Am 31.07.2010 09:52 schrieb datura:

Man kann also den "Glauben an Gott" (an ein imaginäres mysthisches Wesen…) keineswegs mit einem "Glauben an die Wissenschaft" vergleichen.

Den "Glauben an eine wissenschaftliche Aussage" und den "Glauben an Gott" kann man sehrwohl mit einander vergleichen. Genau so kann ich Dich mit einer Zitrone vergleichen, und Gemeinsamkeiten feststellen, aber auch unterschiede feststellen. In einer Speichelprobe kann ich möglicherweise feststellen, dass Dein Speichel, genau wie der Saft einer Zitrone sauer ist. Ebenso kann ich Dich auf eine Waage stellen, und eine Zitrone darauf legen, und feststellen, dass Deine Masse größer ist, als die der Zitrone.

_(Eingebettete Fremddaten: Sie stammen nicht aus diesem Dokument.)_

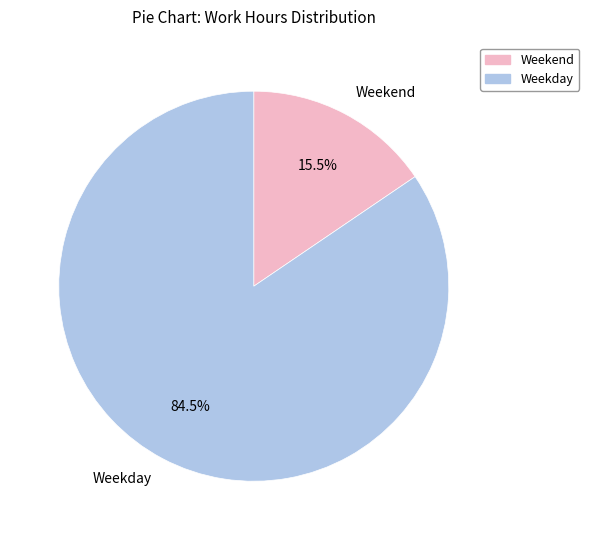

Rank the categories by value from highest to lowest.

Weekday, Weekend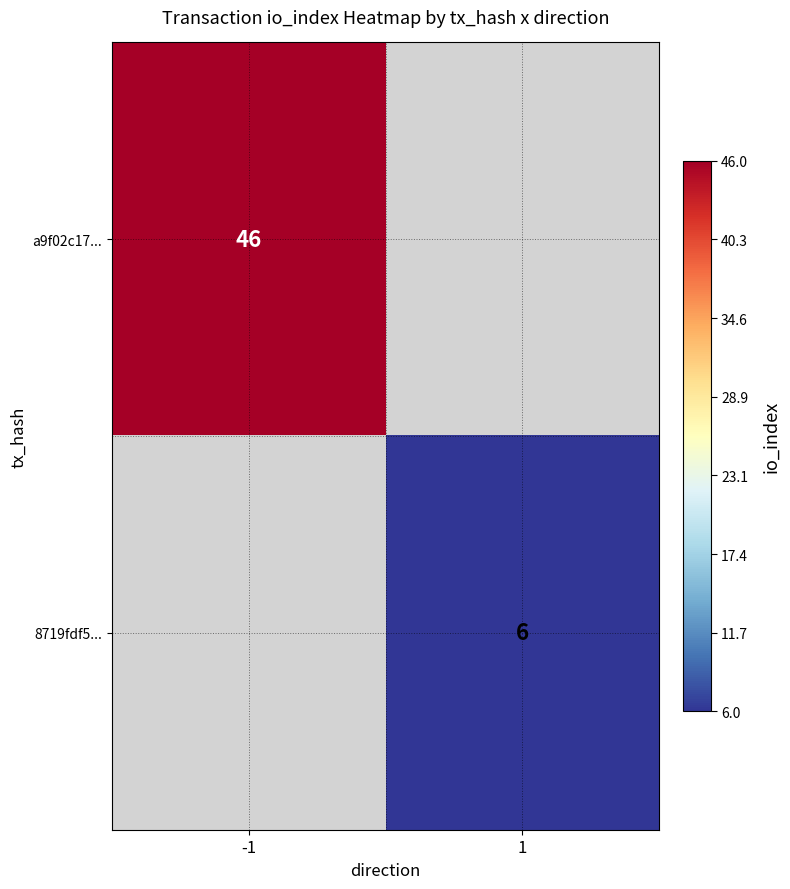

The a9f02c17... series shows 46 at -1. True or false?

True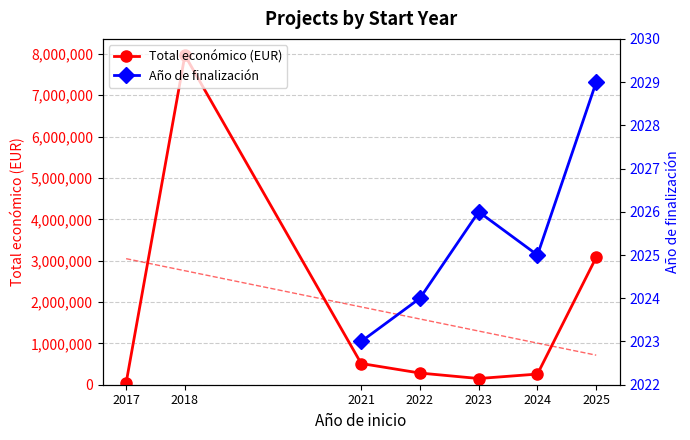

Where is Total económico (EUR) nearest to the value 4005591?

2025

Für einen Wissenschaftler (wie mich zum Beispiel) macht der Ausdruck "Glaube an die Wissenschaft" in sich selber gar nicht mal Sinn. Entweder ich betrachte eine Aussage als "höchstwahrscheinlich wahr", weil es dafür im Moment genügend wissenschaftliche Hinweise gibt, oder aber ich zweifle eine Aussage (z.B. "Gott existiert") einfach an, genau wegen eines Mangels dieser Hinweise.